Abstract translation: 一种辉光放电质谱装置和方法，所述装置包括辉光放电灯（1），气体流注入元件，所述辉光放电灯适合于在等离子体气体存在下形成消融等离子体，以及质谱仪。 该装置还包括适于加热电池（2）上游的气流（38）的加热元件（30,31），气流注入元件适用于向辉光放电室注入加热的气流（38） 温度T持续持续时间D，并且泵送元件（7,27）被设计成将气态物质（17,37）的流从泵送出持续时间D，以便去除样品表面（ 4）和/或辉光放电单元（2）的内壁在消融等离子体（5）被点燃之前。

公开(公告)号：US20170018417A1

公开(公告)日：2017-01-19

申请号：US15301218

申请日：2015-03-27

Applicant: HORIBA JOBIN YVON SAS

Inventor： Patrick CHAPON ,  Agnes TEMPEZ ,  Sebastien LEGENDRE

IPC: H01J49/10 ,  H01J49/00 ,  H01J49/40 ,  H01J49/24

CPC classification number: H01J49/105 ,  H01J49/0031 ,  H01J49/24 ,  H01J49/40

Abstract: A system and a process for measuring, by glow discharge spectrometry, the elemental and/or molecular chemical composition of an organic solid sample (10). The sample (10) is positioned so as to seal a glow discharge plasma reactor (2), a gaseous mixture including at least one inert gas and gaseous oxygen is injected into the reactor (2), the concentration of gaseous oxygen being between 0.1% and 15% by weight of the gaseous mixture, an electric discharge of radiofrequency type is applied to the electrodes of the plasma reactor (2) in order to generate a glow discharge plasma, and the solid sample (10) is exposed to the plasma so as to etch an erosion crater in the solid sample (10); at least one signal representative of an ionized species of negative charge is selected and measured using a mass spectrometer (4).

Abstract translation: 通过辉光放电光谱测定有机固体样品（10）的元素和/或分子化学组成的系统和方法。 定位样品（10）以密封辉光放电等离子体反应器（2），将包含至少一种惰性气体和气态氧的气体混合物注入反应器（2）中，气态氧浓度在0.1％ 和15重量％的气体混合物，为了产生辉光放电等离子体，将等离子体反应器（2）的电极施加射频型放电，并将固体样品（10）暴露于等离子体 蚀刻固体样品（10）中的侵蚀坑; 使用质谱仪（4）选择和测量代表负电荷的离子化物质的至少一个信号。

公开(公告)号：US20170045457A1

公开(公告)日：2017-02-16

申请号：US15305367

申请日：2015-04-28

Applicant: HORIBA JOBIN YVON SAS

Inventor： Simon RICHARD ,  Jean-Paul GASTON ,  Olivier ACHER ,  Patrick CHAPON

IPC: G01N21/67 ,  G01N21/68 ,  G01B11/22

CPC classification number: G01N21/67 ,  G01B11/22 ,  G01J3/443 ,  G01N21/68 ,  G01N2201/06113 ,  G01N2201/0612 ,  H01J37/32018 ,  H01J37/32963 ,  H01J37/32972 ,  H01J2237/334

Abstract: A glow discharge spectrometry system includes a glow discharge lamp suitable for receiving a solid sample (10) and forming a glow discharge etching plasma (19).

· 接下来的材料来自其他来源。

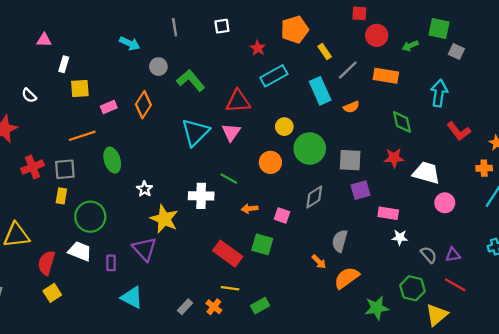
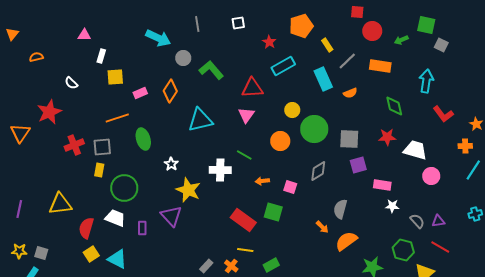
cyan arrow: (130, 43) -> (158, 38), size x1.4
cyan triangle: (195, 132) -> (200, 120), moved, turned 32
cyan triangle: (132, 298) -> (117, 259), moved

The system (100) for measuring in situ the depth of the erosion crater generated by etching of the sample (10) includes an optical separator (3), optical elements (4) suitable for directing a first incident beam (21) toward a first zone (11) of the sample, the first zone being exposed to the etching plasma, and a second incident beam (22) toward a second zone (12) of the same side of the sample, the second zone being protected from the etching plasma, respectively, and an optical recombining device (3) suitable for forming an interferometric beam (30) so as to determine the depth (d) of the erosion crater.

Abstract translation: 辉光放电光谱测定系统包括适于接收固体样品（10）并形成辉光放电蚀刻等离子体（19）的辉光放电灯。 用于原位测量通过蚀刻样品（10）产生的侵蚀坑的深度的系统（100）包括光学分离器（3），适于将第一入射光束（21）引向第一入射光束（21）的光学元件（4） 区域（11），第一区域暴露于蚀刻等离子体，以及朝向样品相同侧的第二区域（12）的第二入射光束（22），第二区域被保护免受蚀刻等离子体 以及适于形成干涉光束（30）以便确定侵蚀坑的深度（d）的光学重组装置（3）。